Lawsuit to Protect the Endangered Species Act

The Animal Legal Defense Fund filed a lawsuit to force the federal government to repeal recently imposed rules under the Endangered Species Act (ESA). The lawsuit specifically details the importance of ESA protections for animals in captivity.

Updated

October 21, 2019

Work Type

Litigation

Status

Active

Filed on October 21, 2019

Next Step

Awaiting Government's Response

In October 2019, the Animal Legal Defense Fund filed a lawsuit to force the federal government to leave the Endangered Species Act (ESA)’s legal protections intact.

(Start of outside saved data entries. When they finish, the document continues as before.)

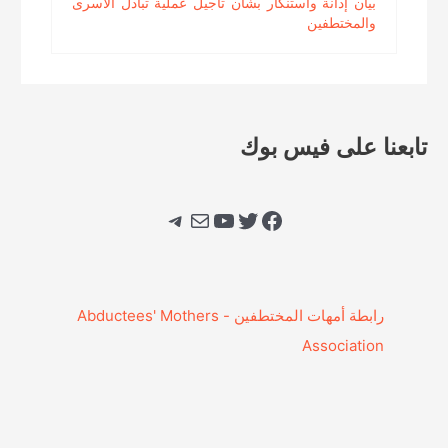
بيان إدانة واستنكار بشأن تأجيل عملية تبادل الأسرى
والمختطفين
تابعنا على فيس بوك
فيسبوك
تويتر
يوتيوب
بريد
تيليجرام
‎رابطة أمهات المختطفين - Abductees' Mothers
Association‎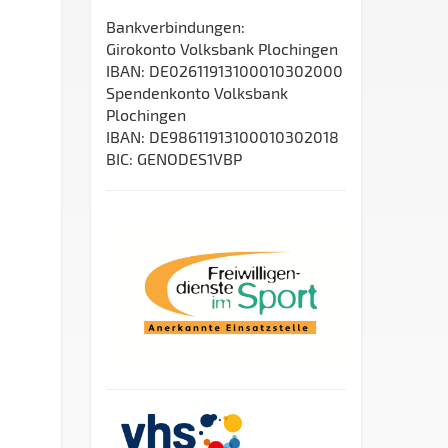
Bankverbindungen:
Girokonto Volksbank Plochingen
IBAN: DE02611913100010302000
Spendenkonto Volksbank
Plochingen
IBAN: DE98611913100010302018
BIC: GENODES1VBP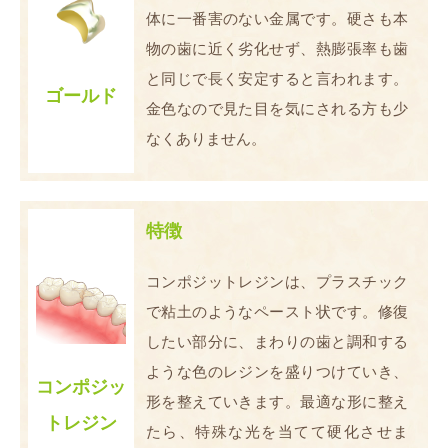
体に一番害のない金属です。硬さも本
物の歯に近く劣化せず、熱膨張率も歯
と同じで長く安定すると言われます。
ゴールド
金色なので見た目を気にされる方も少
なくありません。
特徴
コンポジットレジンは、プラスチック
で粘土のようなペースト状です。修復
したい部分に、まわりの歯と調和する
ような色のレジンを盛りつけていき、
コンポジッ
形を整えていきます。最適な形に整え
トレジン
たら、特殊な光を当てて硬化させま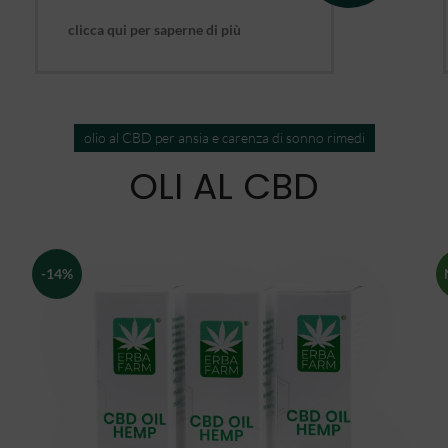
clicca qui per saperne di più
olio al CBD per ansia e carenza di sonno rimedi
OLI AL CBD
-14%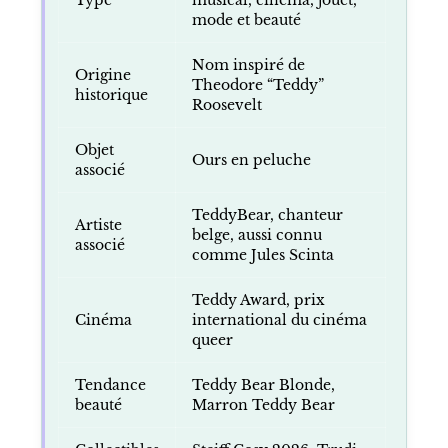
mode et beauté
Nom inspiré de
Origine
Theodore “Teddy”
historique
Roosevelt
Objet
Ours en peluche
associé
TeddyBear, chanteur
Artiste
belge, aussi connu
associé
comme Jules Scinta
Teddy Award, prix
Cinéma
international du cinéma
queer
Tendance
Teddy Bear Blonde,
beauté
Marron Teddy Bear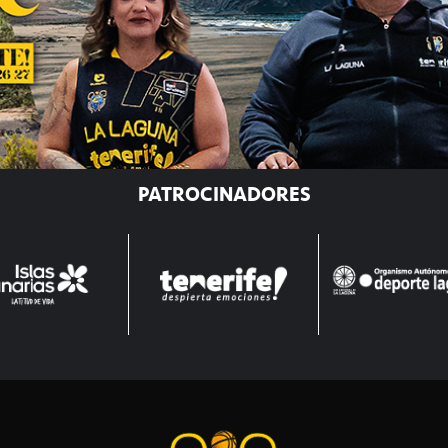
PATROCINADORES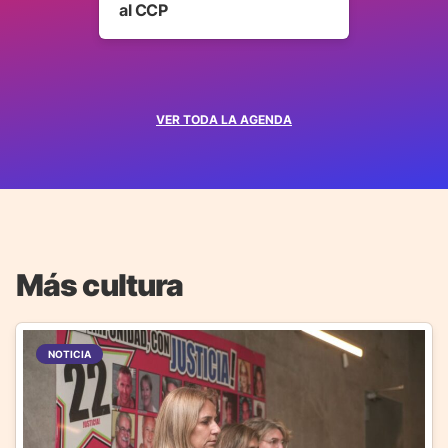
al CCP
VER TODA LA AGENDA
Más cultura
NOTICIA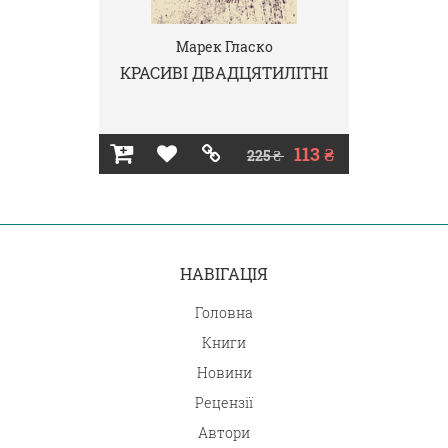
Марек Гласко
КРАСИВІ ДВАДЦЯТИЛІТНІ
113 ₴
225 ₴
НАВІГАЦІЯ
Головна
Книги
Новини
Рецензії
Автори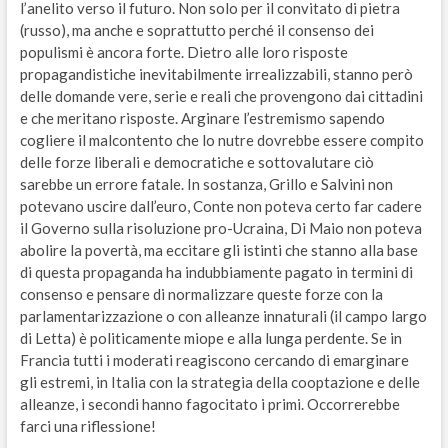
l’anelito verso il futuro. Non solo per il convitato di pietra
(russo), ma anche e soprattutto perché il consenso dei
populismi è ancora forte. Dietro alle loro risposte
propagandistiche inevitabilmente irrealizzabili, stanno però
delle domande vere, serie e reali che provengono dai cittadini
e che meritano risposte. Arginare l’estremismo sapendo
cogliere il malcontento che lo nutre dovrebbe essere compito
delle forze liberali e democratiche e sottovalutare ciò
sarebbe un errore fatale. In sostanza, Grillo e Salvini non
potevano uscire dall’euro, Conte non poteva certo far cadere
il Governo sulla risoluzione pro-Ucraina, Di Maio non poteva
abolire la povertà, ma eccitare gli istinti che stanno alla base
di questa propaganda ha indubbiamente pagato in termini di
consenso e pensare di normalizzare queste forze con la
parlamentarizzazione o con alleanze innaturali (il campo largo
di Letta) è politicamente miope e alla lunga perdente. Se in
Francia tutti i moderati reagiscono cercando di emarginare
gli estremi, in Italia con la strategia della cooptazione e delle
alleanze, i secondi hanno fagocitato i primi. Occorrerebbe
farci una riflessione!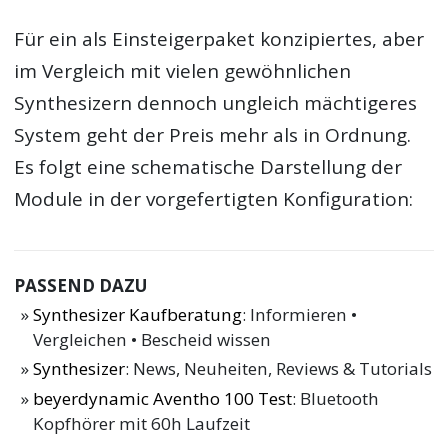
Für ein als Einsteigerpaket konzipiertes, aber
im Vergleich mit vielen gewöhnlichen
Synthesizern dennoch ungleich mächtigeres
System geht der Preis mehr als in Ordnung.
Es folgt eine schematische Darstellung der
Module in der vorgefertigten Konfiguration:
PASSEND DAZU
Synthesizer Kaufberatung
: Informieren •
Vergleichen • Bescheid wissen
Synthesizer
: News, Neuheiten, Reviews & Tutorials
beyerdynamic Aventho 100 Test
: Bluetooth
Kopfhörer mit 60h Laufzeit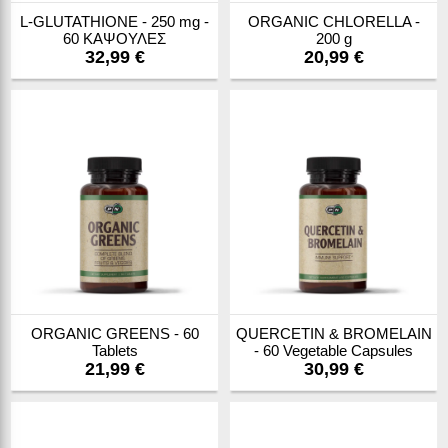
L-GLUTATHIONE - 250 mg -
ORGANIC CHLORELLA -
60 ΚΑΨΟΥΛΕΣ
200 g
32,99 €
20,99 €
ORGANIC GREENS - 60
QUERCETIN & BROMELAIN
Tablets
- 60 Vegetable Capsules
21,99 €
30,99 €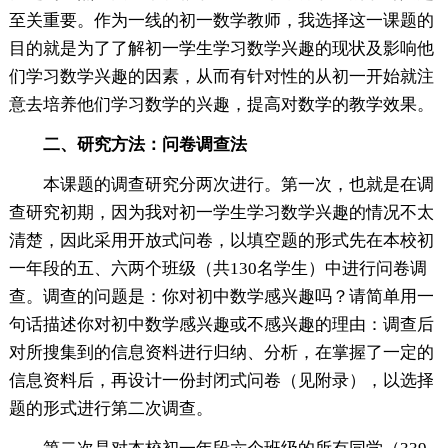
至关重要。作为一线的初一数学教师，我选择这一课题的
目的就是为了了解初一学生学习数学兴趣的现状及影响他
们学习数学兴趣的因素，从而有针对性的从初一开始就注
意去培养他们学习数学的兴趣，提高对数学的教学效果。
二、研究方法：问卷调查法
本课题的调查研究分两次进行。第一次，也就是在调
查研究初期，因为我对初一学生学习数学兴趣的情况不太
清楚，因此采用开放式问卷，以填空题的形式先在本校初
一年段的五、六两个班级（共130名学生）中进行问卷调
查。调查的问题是：你对初中数学感兴趣吗？请简单用一
句话描述你对初中数学感兴趣或不感兴趣的理由：调查后
对所搜集到的信息资料进行归纳、分析，在掌握了一定的
信息资料后，再设计一份封闭式问卷（见附录），以选择
题的形式进行第二次调查。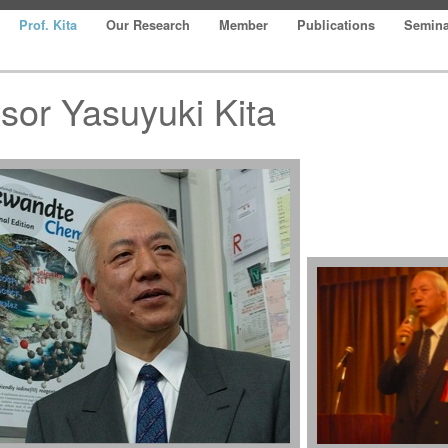
Prof. Kita
Our Research
Member
Publications
Semin
sor Yasuyuki Kita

This lawsuit relates to the U.S. Fish and Wildlife Service (FWS) and National Marine Fisheries Service’s (NMFS) new rules, announced in August 2019, that weaken one of our nation’s most important animal protection laws. The ESA has prevented the extinction of numerous iconic American animals including the northern gray wolf, the bald eagle, the Florida manatee, and the grizzly bear.

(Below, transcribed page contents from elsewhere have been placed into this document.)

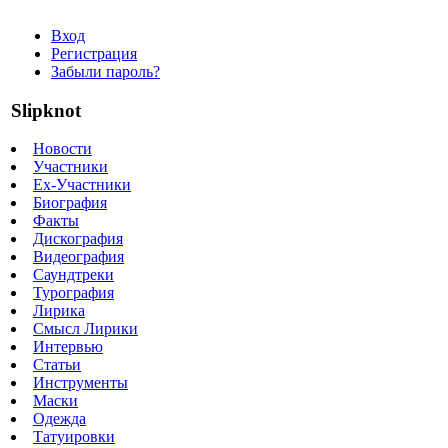
Вход
Регистрация
Забыли пароль?
Slipknot
Новости
Участники
Ex-Участники
Биография
Факты
Дискография
Видеография
Саундтреки
Турография
Лирика
Смысл Лирики
Интервью
Статьи
Инструменты
Маски
Одежда
Татуировки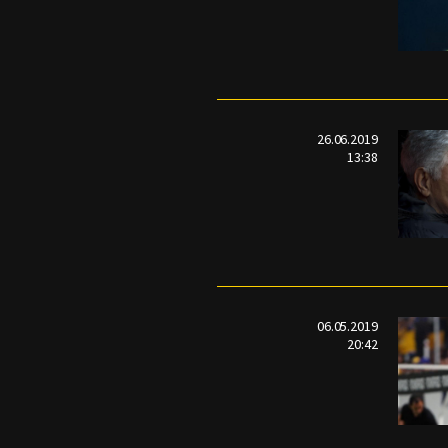
26.06.2019
13:38
06.05.2019
20:42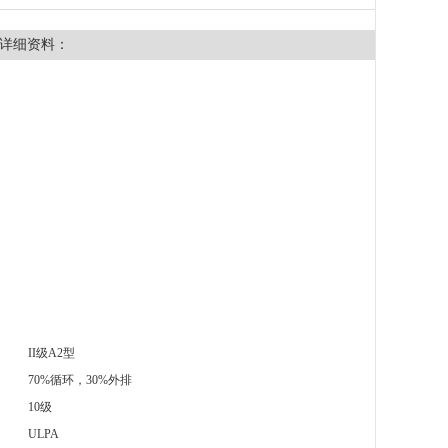
详细资料：
II级A2型
70%循环，30%外排
10级
ULPA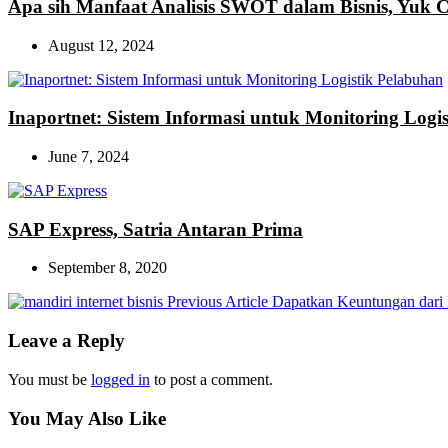
Apa sih Manfaat Analisis SWOT dalam Bisnis, Yuk C
August 12, 2024
Inaportnet: Sistem Informasi untuk Monitoring Logi
June 7, 2024
SAP Express, Satria Antaran Prima
September 8, 2020
Previous
Previous Article
Dapatkan Keuntungan dari M
Post:
Leave a Reply
You must be
logged in
to post a comment.
You May Also Like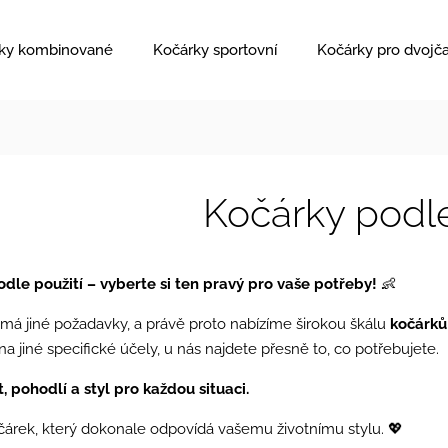
ky kombinované
Kočárky sportovní
Kočárky pro dvojč
Kočárky podle
dle použití – vyberte si ten pravý pro vaše potřeby!
👶
má jiné požadavky, a právě proto nabízíme širokou škálu
kočárků
na jiné specifické účely, u nás najdete přesně to, co potřebujete.
, pohodlí a styl pro každou situaci.
čárek, který dokonale odpovídá vašemu životnímu stylu. 💖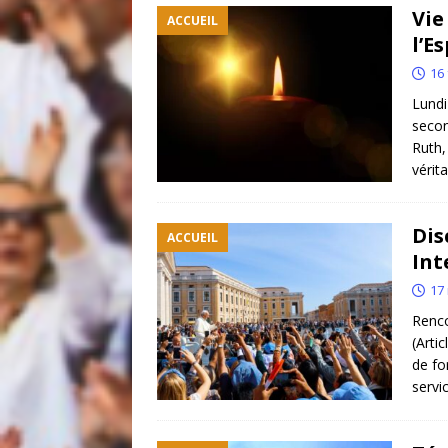
[ 14 juillet 2026 ]
Quand la resp
Vie
ACCUEIL
[ 30 juin 2026 ]
Regards sur l’e
l’E
ACCUEIL
16 
Lundi
[ 30 juin 2026 ]
Témoignage : “J’
secon
[ 5 mai 2021 ]
EDITO : Que votre
Ruth,
vérit
Dis
ACCUEIL
Int
17
Renco
(Arti
de fo
servi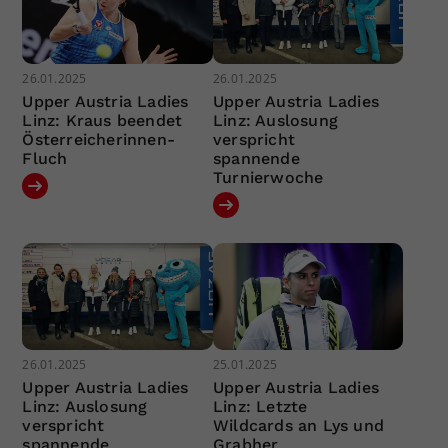
26.01.2025
26.01.2025
Upper Austria Ladies
Upper Austria Ladies
Linz: Kraus beendet
Linz: Auslosung
Österreicherinnen-
verspricht
Fluch
spannende
Turnierwoche
26.01.2025
25.01.2025
Upper Austria Ladies
Upper Austria Ladies
Linz: Auslosung
Linz: Letzte
verspricht
Wildcards an Lys und
spannende
Grabher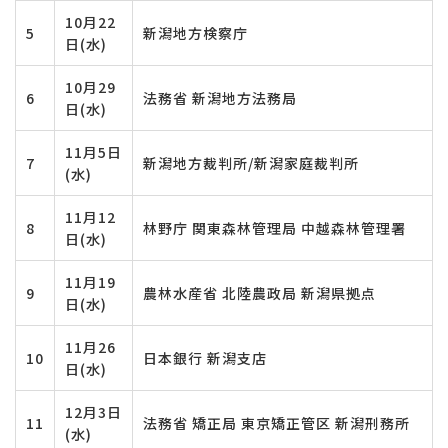
10月22
5
新潟地方検察庁
日(水)
10月29
6
法務省 新潟地方法務局
日(水)
11月5日
7
新潟地方裁判所/新潟家庭裁判所
(水)
11月12
8
林野庁 関東森林管理局 中越森林管理署
日(水)
11月19
9
農林水産省 北陸農政局 新潟県拠点
日(水)
11月26
10
日本銀行 新潟支店
日(水)
12月3日
11
法務省 矯正局 東京矯正管区 新潟刑務所
(水)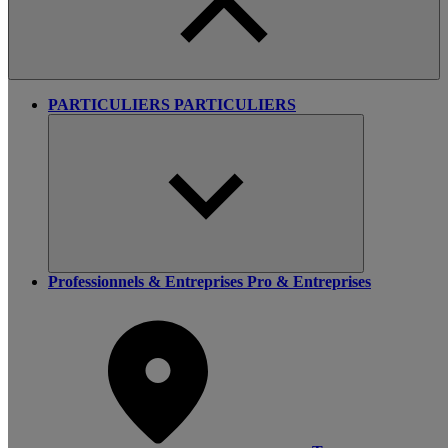
PARTICULIERS
PARTICULIERS
Professionnels & Entreprises
Pro & Entreprises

This law also provides critical protections for threatened and endangered animals languishing in captivity across the United States. The Animal Legal Defense Fund set a critical legal precedent applying the ESA to captive endangered animals in 2016 — affirmed on appeal in 2018 — regarding the treatment of four tigers and three lemurs held at a roadside zoo in Iowa.

In August, the U.S. Fish and Wildlife Service (FWS) and the National Marine Fisheries Service (NMFS) announced the new rules that weaken the ESA. The changes include:

  • Making it easier to “delist” species, meaning they no longer receive ESA protections.
  • No immediate protections for newly-listed “threatened” species – those that are threatened with extinction. Captive threatened animals are especially susceptible to mistreatment. The ESA clearly requires the government to protect threatened species.
  • Economic factors, instead of scientific analysis, can now be considered when deciding whether a species merits protection.
  • It’s harder to protect animals from the growing climate crisis because, among other changes, the new rules make it more difficult to designate an area as “critical habitat” – the areas considered crucial to protect a threatened or endangered species. Habitat loss, fueled by human development and the climate crisis, is the primary cause of extinction.

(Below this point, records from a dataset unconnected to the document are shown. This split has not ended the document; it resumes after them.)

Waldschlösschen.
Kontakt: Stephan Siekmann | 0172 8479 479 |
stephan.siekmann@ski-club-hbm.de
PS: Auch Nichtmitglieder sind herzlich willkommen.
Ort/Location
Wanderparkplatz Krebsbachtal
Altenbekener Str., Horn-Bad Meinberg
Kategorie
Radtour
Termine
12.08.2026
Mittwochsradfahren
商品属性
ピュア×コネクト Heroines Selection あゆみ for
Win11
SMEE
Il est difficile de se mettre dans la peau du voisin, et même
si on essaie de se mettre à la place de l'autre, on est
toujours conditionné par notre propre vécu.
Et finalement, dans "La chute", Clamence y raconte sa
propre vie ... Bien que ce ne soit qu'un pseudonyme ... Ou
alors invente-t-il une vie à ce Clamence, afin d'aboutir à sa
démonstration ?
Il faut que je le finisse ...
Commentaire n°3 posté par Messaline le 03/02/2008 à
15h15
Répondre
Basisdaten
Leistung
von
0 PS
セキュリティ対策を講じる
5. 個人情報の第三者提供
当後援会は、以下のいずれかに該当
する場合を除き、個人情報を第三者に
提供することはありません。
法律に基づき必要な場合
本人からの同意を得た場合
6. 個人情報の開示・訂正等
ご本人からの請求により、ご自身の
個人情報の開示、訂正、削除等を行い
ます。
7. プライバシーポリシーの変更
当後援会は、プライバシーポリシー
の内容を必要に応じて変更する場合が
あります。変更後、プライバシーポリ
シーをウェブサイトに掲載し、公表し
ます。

Who is being sued, why, and under what law?
The U.S. Fish and Wildlife Service (FWS) and National Marine Fisheries Service (NMFS) for violating the Endangered Species Act (ESA), the National Environmental Policy Act (NEPA), and the Administrative Procedure Act (APA).

Why this case is important:
The ESA is one of the most important legal tools used to protect the lives of animals. The Animal Legal Defense Fund and other advocates rely on the ESA to defend animals in many ways — from contesting the construction of a border wall that could push dozens of animals to extinction, to advocating on behalf of endangered animals who are bred just to be killed in canned hunts, and securing the transfer of listed animals from roadside zoos to reputable sanctuaries.